◆ **Requirement**:
Continue the text about the JPS Aluminata cables from its last sentence.
--- Excerpt Enclosed Below ---
That wasn't quite enough: Surrounding an electrical conductor with a metal tube and separating the two with a dielectric creates a crude sort of capacitor, with high-frequency AC finding a fairly easy route from the former to the latter. For the tube to function as a shield within an electrical system, it must be grounded at one end: common practice, in any event. Unfortunately, as Skubinski says, RFI sees that connection to ground as an impedance: Noise picked up by the antenna-like shield is dispersed through the system, and little of that energy actually makes its way to the electrical ground.
Skubinski wanted to make a cable that could itself absorb and dispense with any RFI and EMI energy, so he came up with an interesting variation on grounding the shield: He added a length of absorptive material—the precise substance remains undisclosed—between that thick layer of aluminum particles and the ground reference point of each Aluminata cable, which follows a conductive path to the ground. For the Aluminata interconnects, the ground point is at the source end; for the speaker cables, it's at the amplifier end; and for the AC cords, the ground path is at the same end as the wall receptacle.
Apart from their common approach to shielding, the three types of Aluminata cable I tried are built with different conductor sizes and configurations—not to mention their obviously different terminations. Aluminata interconnect begins life as a quartet of 15-gauge solid-core Alumiloy conductors, insulated with the flexible polyimide Kapton and terminated with WBT locking phono plugs. Aluminata AC has three 8-gauge alloy conductors, also insulated with Kapton, and uses a Wattgate plug and IEC connector, both with gold-plated contacts. JPS's largest Alumiloy conductors are reserved for the Aluminata speaker cable: a twisted pair of 5-gauge solid-core, insulated by hand—using cotton gloves, so skin oils won't be left behind on the otherwise clean alloy surfaces. The 6" leads at the ends of the Aluminata speaker cables are 8-gauge stranded alloy wires insulated with Teflon. Those leads are crimped and soldered to the 5-gauge Alumiloy conductors inside the cable structure itself, and are terminated with the buyer's choice of WBT spade lugs or locking banana plugs. Crimped connections on all JPS Aluminata cables are made and remade several times before the cable is finished—a prudent move, given the tendency of certain alloys to expand and contract with greater ease than others. Only lead-free solders are used.
--- End of Enclosed Excerpt ---
--- Input data Enclosed Below ---
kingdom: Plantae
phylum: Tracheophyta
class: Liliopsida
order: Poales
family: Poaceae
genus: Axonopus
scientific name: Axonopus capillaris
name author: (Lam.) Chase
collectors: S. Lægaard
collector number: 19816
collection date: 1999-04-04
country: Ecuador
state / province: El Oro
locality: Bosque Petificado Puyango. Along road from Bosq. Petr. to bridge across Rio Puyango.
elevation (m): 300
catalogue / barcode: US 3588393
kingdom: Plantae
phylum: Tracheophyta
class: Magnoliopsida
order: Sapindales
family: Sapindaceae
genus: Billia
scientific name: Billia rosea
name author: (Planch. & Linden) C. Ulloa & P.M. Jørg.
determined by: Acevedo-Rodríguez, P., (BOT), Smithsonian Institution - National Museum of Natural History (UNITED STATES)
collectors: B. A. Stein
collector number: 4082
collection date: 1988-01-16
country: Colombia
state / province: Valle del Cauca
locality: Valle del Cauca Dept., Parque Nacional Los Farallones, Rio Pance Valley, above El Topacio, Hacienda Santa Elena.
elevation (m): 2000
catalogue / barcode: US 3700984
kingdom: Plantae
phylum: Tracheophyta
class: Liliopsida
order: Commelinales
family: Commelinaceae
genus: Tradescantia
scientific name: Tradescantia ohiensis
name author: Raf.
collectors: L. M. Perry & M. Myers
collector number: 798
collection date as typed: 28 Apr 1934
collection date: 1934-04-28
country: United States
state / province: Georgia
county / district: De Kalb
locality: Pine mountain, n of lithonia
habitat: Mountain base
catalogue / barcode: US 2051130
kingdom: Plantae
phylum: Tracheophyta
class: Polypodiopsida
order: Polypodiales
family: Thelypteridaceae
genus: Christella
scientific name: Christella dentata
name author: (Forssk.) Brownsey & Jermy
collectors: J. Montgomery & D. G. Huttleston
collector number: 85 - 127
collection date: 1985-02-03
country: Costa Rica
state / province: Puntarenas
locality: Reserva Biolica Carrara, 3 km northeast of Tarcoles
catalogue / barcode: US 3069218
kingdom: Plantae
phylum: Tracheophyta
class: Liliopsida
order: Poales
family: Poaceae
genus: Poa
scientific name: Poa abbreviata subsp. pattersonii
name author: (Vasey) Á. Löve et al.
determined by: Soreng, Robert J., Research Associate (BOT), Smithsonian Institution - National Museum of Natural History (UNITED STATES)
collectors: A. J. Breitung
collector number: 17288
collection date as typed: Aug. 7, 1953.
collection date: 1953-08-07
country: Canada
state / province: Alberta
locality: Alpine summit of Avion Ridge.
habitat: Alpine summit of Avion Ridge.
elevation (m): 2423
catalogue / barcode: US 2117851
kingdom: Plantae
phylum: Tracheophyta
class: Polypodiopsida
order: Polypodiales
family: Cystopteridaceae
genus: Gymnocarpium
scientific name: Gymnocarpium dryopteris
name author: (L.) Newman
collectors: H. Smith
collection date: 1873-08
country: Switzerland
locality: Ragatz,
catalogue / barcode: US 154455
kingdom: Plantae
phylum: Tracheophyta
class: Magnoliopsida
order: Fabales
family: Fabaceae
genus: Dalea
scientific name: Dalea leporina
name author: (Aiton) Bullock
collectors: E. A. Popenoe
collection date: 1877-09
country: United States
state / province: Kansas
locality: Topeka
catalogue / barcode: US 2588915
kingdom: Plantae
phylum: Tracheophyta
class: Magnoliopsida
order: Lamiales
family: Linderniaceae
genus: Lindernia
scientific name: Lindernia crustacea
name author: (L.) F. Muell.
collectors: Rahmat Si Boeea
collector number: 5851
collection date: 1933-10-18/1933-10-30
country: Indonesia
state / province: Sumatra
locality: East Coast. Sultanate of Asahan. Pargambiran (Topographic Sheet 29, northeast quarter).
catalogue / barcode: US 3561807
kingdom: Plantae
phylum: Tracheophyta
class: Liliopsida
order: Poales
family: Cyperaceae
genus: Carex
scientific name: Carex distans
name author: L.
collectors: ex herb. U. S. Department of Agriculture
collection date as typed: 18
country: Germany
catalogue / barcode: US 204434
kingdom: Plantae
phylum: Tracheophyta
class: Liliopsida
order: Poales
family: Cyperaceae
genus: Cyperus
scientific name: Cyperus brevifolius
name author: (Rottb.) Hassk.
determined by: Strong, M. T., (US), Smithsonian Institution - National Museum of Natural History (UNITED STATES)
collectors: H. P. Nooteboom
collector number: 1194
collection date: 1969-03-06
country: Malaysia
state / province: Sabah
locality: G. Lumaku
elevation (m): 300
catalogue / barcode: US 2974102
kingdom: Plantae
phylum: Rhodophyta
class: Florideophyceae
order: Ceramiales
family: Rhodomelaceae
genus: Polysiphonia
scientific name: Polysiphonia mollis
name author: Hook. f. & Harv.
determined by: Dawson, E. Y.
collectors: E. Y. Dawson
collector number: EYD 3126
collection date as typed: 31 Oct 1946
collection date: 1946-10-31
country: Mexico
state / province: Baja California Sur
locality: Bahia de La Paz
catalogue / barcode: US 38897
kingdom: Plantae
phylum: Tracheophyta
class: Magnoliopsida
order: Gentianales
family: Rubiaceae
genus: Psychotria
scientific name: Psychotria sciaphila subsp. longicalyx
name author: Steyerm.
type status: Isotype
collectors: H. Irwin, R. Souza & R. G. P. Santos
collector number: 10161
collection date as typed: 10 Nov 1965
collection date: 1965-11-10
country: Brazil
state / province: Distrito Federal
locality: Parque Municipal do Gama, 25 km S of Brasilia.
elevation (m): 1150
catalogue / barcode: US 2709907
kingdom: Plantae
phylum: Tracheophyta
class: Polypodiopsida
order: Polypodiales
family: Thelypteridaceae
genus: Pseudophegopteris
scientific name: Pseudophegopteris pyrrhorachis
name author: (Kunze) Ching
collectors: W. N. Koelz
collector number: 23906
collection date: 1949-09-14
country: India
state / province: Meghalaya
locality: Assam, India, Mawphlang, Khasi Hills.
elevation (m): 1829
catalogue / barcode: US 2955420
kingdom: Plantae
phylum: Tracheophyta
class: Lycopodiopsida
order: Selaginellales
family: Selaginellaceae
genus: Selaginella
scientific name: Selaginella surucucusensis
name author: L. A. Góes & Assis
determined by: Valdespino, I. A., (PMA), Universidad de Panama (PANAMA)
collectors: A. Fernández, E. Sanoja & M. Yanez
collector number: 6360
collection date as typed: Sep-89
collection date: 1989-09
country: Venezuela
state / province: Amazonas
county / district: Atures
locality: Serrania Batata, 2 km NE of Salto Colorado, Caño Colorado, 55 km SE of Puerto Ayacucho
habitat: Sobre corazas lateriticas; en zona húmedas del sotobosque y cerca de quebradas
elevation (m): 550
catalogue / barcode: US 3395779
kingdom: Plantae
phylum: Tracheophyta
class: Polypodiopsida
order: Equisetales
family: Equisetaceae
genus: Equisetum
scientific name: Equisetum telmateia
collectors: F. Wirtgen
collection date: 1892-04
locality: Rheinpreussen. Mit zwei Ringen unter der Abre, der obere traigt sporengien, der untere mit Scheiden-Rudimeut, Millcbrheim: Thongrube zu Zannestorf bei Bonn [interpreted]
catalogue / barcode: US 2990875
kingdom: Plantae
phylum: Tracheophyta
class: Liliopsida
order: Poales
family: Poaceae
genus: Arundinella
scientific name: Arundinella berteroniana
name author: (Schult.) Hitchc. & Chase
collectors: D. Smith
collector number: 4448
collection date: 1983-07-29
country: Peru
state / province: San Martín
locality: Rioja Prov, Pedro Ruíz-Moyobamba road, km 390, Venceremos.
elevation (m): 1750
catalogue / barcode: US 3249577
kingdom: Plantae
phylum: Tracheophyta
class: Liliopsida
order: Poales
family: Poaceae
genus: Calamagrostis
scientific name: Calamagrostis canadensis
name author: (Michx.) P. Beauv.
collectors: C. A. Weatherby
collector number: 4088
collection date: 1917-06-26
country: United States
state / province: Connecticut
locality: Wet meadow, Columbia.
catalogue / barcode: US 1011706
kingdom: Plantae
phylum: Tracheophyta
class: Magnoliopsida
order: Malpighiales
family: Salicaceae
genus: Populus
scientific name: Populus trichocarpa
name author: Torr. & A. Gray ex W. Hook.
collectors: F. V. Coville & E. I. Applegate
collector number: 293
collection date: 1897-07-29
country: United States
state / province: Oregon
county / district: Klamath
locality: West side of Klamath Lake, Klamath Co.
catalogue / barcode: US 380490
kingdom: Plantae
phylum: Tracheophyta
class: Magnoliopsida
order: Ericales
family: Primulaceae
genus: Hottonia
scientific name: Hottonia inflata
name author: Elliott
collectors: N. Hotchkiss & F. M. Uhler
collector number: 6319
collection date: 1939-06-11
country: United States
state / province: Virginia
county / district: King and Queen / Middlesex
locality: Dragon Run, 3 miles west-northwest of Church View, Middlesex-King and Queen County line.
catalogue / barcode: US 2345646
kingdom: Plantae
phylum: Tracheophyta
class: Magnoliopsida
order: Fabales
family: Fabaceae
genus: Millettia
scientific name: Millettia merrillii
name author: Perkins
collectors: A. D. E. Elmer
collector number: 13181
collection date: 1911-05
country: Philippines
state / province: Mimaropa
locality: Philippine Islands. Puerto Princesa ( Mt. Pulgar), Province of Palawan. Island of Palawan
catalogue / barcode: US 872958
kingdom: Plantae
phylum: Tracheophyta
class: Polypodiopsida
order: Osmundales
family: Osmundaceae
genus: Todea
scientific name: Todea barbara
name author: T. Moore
--- End of Enclosed Input data ---
◆ **Result**:
Installation and setup
I tried the Aluminata cables, both individually and as a more or less complete connection rig (minus the tonearm lead and various remaining AC cords), in my main system: Linn LP12 record player and Sony SCD-777 SACD player, Artemis and Lamm preamplifiers, Quad and Lamm amplifiers, and Quad ESL loudspeakers.
All of the Aluminata cables were at least somewhat unwieldy: Bending them to a radius much smaller than 6" took more coaxing than usual, although they were far from the stiffest I've used. The more severe challenge was posed by the cables' substantial weight: The granulated aluminum shielding alone adds over a pound to every meter of stereo interconnect, and even more to the speaker cables and AC cords. Taken as a whole, the 1m Aluminata interconnect pair weighed approximately 2.5 lbs, and a single Aluminata AC weighed over 5 lbs. By comparison, a Quad monoblock amplifier weighs about 16 lbs.